(Document text Opens)

After struggling with the social aspects of school for many years, Ashlin joined PLC in the middle of her sophomore year. She had a dream of being a scriptwriter, and with the freedom of homeschooling she could focus her efforts on writing. At PLC, she worked with a volunteer who had experience writing for the theater. That first year out of school, Ashlin completed 3 scripts and published them online on WritersCafe, and FictionPress. Ashlin shared her love of scriptwriting in two exhibitions with the PLC community. Feeling ready to put herself out there a little more, Ashlin submitted a script to Amazon; she said she got lots of helpful reviews.
Ashlin took a year off following her time at PLC and then attended Hollins University, graduating in spring 2020.
In Ashlin’s Own Words:
Throughout elementary and most of middle school I talked a lot. I was one of those people you couldn’t get to shut up if you tried. I used to do a lot of weird stuff like put cookies on my hamburgers at lunch. I made a lot of friends that way. A lot of weird friends.

(Document text Closes)
(Supplied information Opens)

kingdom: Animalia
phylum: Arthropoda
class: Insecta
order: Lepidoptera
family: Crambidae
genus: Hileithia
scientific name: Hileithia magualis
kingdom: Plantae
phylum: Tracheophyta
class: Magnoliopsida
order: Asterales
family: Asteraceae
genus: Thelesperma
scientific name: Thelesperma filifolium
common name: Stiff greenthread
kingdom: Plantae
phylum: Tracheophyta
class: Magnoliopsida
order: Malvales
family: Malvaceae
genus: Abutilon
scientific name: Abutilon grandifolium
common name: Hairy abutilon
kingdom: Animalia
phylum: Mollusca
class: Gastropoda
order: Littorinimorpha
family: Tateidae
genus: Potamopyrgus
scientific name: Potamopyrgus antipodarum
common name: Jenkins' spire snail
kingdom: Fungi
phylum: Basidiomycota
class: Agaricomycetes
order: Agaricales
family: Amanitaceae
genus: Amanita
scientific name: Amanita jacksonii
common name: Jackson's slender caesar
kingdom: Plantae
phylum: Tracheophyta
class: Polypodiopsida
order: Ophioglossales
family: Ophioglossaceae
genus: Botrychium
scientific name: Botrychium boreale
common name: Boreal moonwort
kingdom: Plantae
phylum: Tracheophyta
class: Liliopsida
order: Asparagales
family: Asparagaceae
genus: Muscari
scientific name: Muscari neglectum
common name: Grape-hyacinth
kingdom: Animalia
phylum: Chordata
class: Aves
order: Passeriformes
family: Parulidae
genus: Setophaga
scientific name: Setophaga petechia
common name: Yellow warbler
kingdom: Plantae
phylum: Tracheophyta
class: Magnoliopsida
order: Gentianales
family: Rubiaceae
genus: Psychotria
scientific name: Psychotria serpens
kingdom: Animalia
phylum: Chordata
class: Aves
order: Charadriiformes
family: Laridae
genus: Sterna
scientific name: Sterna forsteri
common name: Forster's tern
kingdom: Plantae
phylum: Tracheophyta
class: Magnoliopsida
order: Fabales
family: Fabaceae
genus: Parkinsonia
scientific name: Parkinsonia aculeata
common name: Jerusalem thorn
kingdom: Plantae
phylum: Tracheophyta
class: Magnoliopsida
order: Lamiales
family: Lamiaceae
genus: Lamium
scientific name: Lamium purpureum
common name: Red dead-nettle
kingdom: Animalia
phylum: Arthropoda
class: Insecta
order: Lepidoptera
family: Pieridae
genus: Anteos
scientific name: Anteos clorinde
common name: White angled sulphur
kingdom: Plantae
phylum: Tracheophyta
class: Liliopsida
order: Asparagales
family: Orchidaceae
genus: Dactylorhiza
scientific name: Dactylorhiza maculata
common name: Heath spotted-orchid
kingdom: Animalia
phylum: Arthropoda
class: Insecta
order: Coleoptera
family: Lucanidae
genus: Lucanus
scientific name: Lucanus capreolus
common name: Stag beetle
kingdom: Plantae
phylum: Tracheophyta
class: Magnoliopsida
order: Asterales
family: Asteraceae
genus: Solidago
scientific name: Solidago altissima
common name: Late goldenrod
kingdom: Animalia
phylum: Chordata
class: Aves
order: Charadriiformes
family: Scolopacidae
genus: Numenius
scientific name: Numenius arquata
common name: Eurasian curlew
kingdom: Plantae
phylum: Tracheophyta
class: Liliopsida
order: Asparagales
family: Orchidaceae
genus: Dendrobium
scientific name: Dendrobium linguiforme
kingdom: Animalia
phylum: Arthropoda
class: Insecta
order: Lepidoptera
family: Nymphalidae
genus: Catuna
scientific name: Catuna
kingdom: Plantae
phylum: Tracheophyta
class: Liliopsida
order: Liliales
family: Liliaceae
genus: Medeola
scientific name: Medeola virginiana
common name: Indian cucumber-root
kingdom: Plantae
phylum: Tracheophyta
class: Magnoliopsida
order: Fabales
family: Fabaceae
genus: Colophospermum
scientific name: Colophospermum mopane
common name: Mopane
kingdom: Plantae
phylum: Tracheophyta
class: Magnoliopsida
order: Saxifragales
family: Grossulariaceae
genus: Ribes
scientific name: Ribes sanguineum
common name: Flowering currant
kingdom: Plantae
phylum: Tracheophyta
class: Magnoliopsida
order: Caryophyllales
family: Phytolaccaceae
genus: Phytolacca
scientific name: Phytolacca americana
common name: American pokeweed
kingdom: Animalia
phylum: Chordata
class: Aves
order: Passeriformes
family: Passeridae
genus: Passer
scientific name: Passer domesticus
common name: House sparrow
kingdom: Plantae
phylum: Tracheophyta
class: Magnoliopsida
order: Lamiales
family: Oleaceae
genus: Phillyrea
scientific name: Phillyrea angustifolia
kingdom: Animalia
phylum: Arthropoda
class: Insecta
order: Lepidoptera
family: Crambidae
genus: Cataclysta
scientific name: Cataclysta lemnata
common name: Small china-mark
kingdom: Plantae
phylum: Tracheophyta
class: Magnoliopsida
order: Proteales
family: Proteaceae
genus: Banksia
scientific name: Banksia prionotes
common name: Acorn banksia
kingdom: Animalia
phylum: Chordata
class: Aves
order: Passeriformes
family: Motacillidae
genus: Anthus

(Supplied information Closes)

Assignment 1:
Print the part of the profile of Ashlin starting with "After struggling with" and going on through "in spring 2020.".
Assignment 2:
Answer these questions from the profile of Ashlin:
(a) Which university did Ashlin attend?
(b) How many scripts did Ashlin complete in her first year out of school?
(c) What did Ashlin put on her hamburgers at lunch?
Assignment 3:
Pick up the profile of Ashlin after its last sentence and continue it in her own words.
The rows are separate material and have no connection to the profile of Ashlin.

Output 1:
After struggling with the social aspects of school for many years, Ashlin joined PLC in the middle of her sophomore year. She had a dream of being a scriptwriter, and with the freedom of homeschooling she could focus her efforts on writing. At PLC, she worked with a volunteer who had experience writing for the theater. That first year out of school, Ashlin completed 3 scripts and published them online on WritersCafe, and FictionPress. Ashlin shared her love of scriptwriting in two exhibitions with the PLC community. Feeling ready to put herself out there a little more, Ashlin submitted a script to Amazon; she said she got lots of helpful reviews.
Ashlin took a year off following her time at PLC and then attended Hollins University, graduating in spring 2020.

Output 2:
(a) Hollins University
(b) 3
(c) Cookies

Output 3:
Now, my school district was weird. It always changed which neighborhoods went to which schools. When I went into seventh grade, I might as well have moved to Alaska. All the friends I had since pre-k were at a different school. I wasn’t used to having to talk to new people. I became more silent. No one really bothered me and I didn’t bother them. But I managed alright. I made a few friends by the end of the year, and my grades were pretty good. Then I moved for real.
I don’t know what I did to the kids at this other school, but it must have been horrible. It was like the instant I stepped foot into that school everyone hated me. For the first time in my life I didn’t really have anyone.
Through the rest of middle school and the beginning of high school I just kind of gave up socially. I started focusing on my grades and became more and more awkward. I developed an anxiety disorder (I get extremely anxious doing simple things like talking or going out) as well as depression. This along with the fact that teachers in high school seem to think they’re the only class you take all week, I became very stressed, and had panic attacks almost daily.
I went to this camp called Re-Tribe, and one of the counselors there mentioned this school called Princeton Learning Cooperative. To be honest with you, I was more scared about going there than my parents were. They must have saw that in the long run just about anything would be better than going back to school. They signed me up almost immediately.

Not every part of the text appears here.